Contrastive-learning of language embedding and biological features for cross modality encoding and effector prediction

Identifying and characterizing virulence proteins secreted by Gram-negative bacteria are fundamental for deciphering microbial pathogenicity as well as aiding the development of therapeutic strategies. Effector predictors utilizing pre-trained protein language models (PLMs) have shown sound performance by leveraging extensive evolutionary and sequential protein features. However, the accuracy and sensitivity of effector prediction remain challenging. Here, we introduce a model named Contrastive-learning of Language Embedding and Biological Features (CLEF) leveraging contrastive learning to integrate PLM representations with supplementary biological features. Biologically information is captured in learned contextualized embeddings to yield meaningful representations.

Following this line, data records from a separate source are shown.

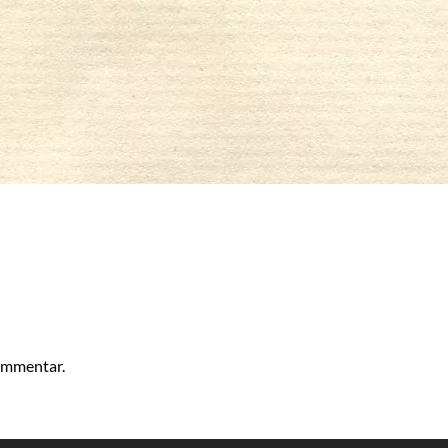
kommentar.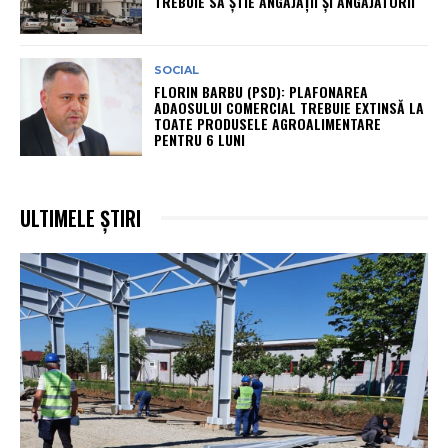
TREBUIE SĂ ȘTIE ANGAJAȚII ȘI ANGAJATORII
SOCIAL
FLORIN BARBU (PSD): PLAFONAREA
ADAOSULUI COMERCIAL TREBUIE EXTINSĂ LA
TOATE PRODUSELE AGROALIMENTARE
PENTRU 6 LUNI
ULTIMELE ȘTIRI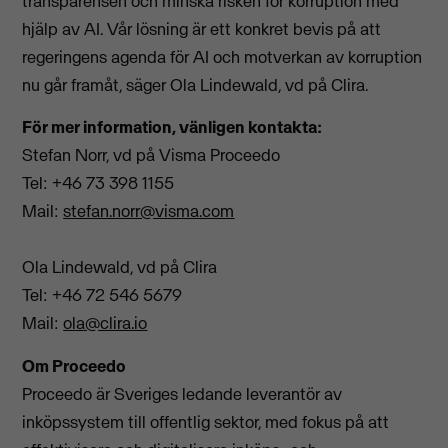
transparensen och minska risken för korruption med
hjälp av AI. Vår lösning är ett konkret bevis på att
regeringens agenda för AI och motverkan av korruption
nu går framåt, säger Ola Lindewald, vd på Clira.
För mer information, vänligen kontakta:
Stefan Norr, vd på Visma Proceedo
Tel: +46 73 398 1155
Mail:
stefan.norr@visma.com
Ola Lindewald, vd på Clira
Tel: +46 72 546 5679
Mail:
ola@clira.io
Om Proceedo
Proceedo är Sveriges ledande leverantör av
inköpssystem till offentlig sektor, med fokus på att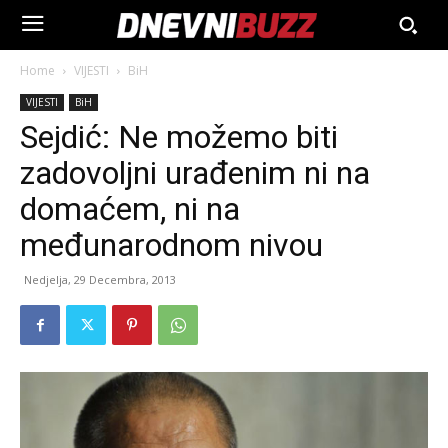
Home
VIJESTI
BiH
VIJESTI
BiH
Sejdić: Ne možemo biti
zadovoljni urađenim ni na
domaćem, ni na
međunarodnom nivou
Nedjelja, 29 Decembra, 2013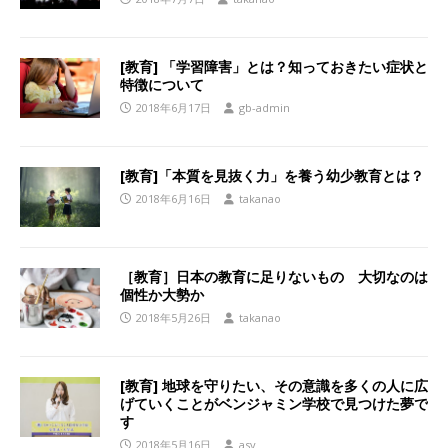
[教育] 「学習障害」とは？知っておきたい症状と
特徴について
2018年6月17日
gb-admin
[教育]「本質を見抜く力」を養う幼少教育とは？
2018年6月16日
takanao
［教育］日本の教育に足りないもの 大切なのは
個性か大勢か
2018年5月26日
takanao
[教育] 地球を守りたい、その意識を多くの人に広
げていくことがベンジャミン学校で見つけた夢で
す
2018年5月16日
asy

With cross-modality biological features, CLEF outperforms state-of-the-art (SOTA) models in predicting type III, type IV, and type VI secreted effectors (T3SEs/T4SEs/T6SEs) in enteric pathogens. All experimentally verified effectors in Enterohemorrhagic Escherichia coli and 41 of 43 experimentally verified T3SEs of Salmonella Typhimurium are recognized. Moreover, 12 predicted T3SEs and 11 predicted T6SEs are validated by extensive experiments in Edwardsiella piscicida. Furthermore, integrating omics data via CLEF framework enhances protein representations to illustrate effector-effector interactions and determine in vivo colonization-essential genes. Collectively, CLEF provides a blueprint to bridge the gap between in silico PLM’s capacity and experimental biological information to fulfill complicated tasks.